Objective: To assess the validity of the lateral gutter drive-through (LGDT) test in diagnosing posterolateral rotational instability (PLRI) of the knee joint.

Methods: Between October 2009 and February 2012, 115 consecutive patients were enrolled into this prospective diagnostic study. The tibia external rotation dial test was used as the gold standard for diagnostic reference. According to the dial test, the patients were divided into a study group (35 patients) and a control group (80 patients). The LGDT test was performed on all patients during arthroscopic surgery. The sensitivity and specificity of the LGDT test were calculated. The statistical difference of sensitivities in patient subgroups defined by injury patterns was tested using χ(2) test. And the correlation between the extent of tibia external rotational instability and the sensitivity of LGDT test was analyzed using logistic regression.

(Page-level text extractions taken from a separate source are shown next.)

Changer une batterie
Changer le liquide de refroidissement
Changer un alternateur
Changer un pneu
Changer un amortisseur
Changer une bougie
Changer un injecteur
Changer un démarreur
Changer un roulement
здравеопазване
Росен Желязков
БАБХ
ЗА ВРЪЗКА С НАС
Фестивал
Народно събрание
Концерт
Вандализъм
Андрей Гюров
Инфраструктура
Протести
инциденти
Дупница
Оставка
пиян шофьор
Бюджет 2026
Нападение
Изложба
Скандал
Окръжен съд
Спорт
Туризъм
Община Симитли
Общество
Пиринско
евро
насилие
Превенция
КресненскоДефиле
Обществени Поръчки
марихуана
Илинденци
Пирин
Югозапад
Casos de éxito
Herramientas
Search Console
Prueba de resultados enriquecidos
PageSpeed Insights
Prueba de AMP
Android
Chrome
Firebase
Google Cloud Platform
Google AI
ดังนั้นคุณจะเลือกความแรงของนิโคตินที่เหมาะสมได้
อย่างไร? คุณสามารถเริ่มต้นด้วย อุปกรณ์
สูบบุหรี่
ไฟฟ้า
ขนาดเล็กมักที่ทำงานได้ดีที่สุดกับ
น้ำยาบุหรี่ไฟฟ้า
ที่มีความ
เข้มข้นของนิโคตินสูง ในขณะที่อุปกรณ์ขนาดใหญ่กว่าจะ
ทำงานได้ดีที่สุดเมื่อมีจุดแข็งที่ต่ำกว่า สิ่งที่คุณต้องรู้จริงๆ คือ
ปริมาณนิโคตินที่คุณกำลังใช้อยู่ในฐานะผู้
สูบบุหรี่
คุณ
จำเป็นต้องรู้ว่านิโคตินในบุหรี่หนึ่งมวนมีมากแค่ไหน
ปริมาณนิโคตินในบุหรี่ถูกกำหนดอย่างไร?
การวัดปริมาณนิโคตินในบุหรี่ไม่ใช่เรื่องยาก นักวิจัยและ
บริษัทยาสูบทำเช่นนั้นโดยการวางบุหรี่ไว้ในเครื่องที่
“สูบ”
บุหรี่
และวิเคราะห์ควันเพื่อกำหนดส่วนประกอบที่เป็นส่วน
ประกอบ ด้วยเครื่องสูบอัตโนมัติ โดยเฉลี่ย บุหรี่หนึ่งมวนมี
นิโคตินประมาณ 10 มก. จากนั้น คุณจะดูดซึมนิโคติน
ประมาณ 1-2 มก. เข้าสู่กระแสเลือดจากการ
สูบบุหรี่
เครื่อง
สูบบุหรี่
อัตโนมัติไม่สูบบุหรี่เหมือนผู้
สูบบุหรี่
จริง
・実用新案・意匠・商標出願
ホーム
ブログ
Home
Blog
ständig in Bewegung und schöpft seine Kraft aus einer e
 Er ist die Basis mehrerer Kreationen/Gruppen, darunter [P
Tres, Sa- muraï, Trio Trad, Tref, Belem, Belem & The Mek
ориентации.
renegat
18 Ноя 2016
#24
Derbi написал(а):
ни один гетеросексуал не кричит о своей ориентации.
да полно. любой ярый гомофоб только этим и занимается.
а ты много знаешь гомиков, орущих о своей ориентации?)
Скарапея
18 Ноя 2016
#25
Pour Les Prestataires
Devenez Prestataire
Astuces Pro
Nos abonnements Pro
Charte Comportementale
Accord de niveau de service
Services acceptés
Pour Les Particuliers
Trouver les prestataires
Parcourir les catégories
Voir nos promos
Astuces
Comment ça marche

Results: The sensitivity and specificity of the LGDT test were calculated as 91.4% and 93.8%, respectively. The sensitivity of detection for acute PLRI was 9/10 vs. 92.0% in chronic cases (χ(2) = 0.036, P = 0.849). Popliteus femoral "peel off" lesions were detected with a sensitivity of 100% vs. 87.0% in cases of non "peel off" lesions (χ(2) = 1.712, P = 0.536). The sensitivity of detecting isolated external rotational instability vs. combined instability (rotational and varus) was 90.5% and 13/14, respectively (χ(2) = 0.062, P = 0.805). The sensitivity of the LGDT test was correlated with the extent of tibial external rotational instability (r = 1.000, P = 0.011).

Conclusions: The LGDT test is a reliable method to diagnose PLRI of the knee joint. The highest sensitivity is observed for patients with the femoral "peel off" injury pattern. The sensitivity of the LGDT test is correlated with the extent of tibia external rotational instability.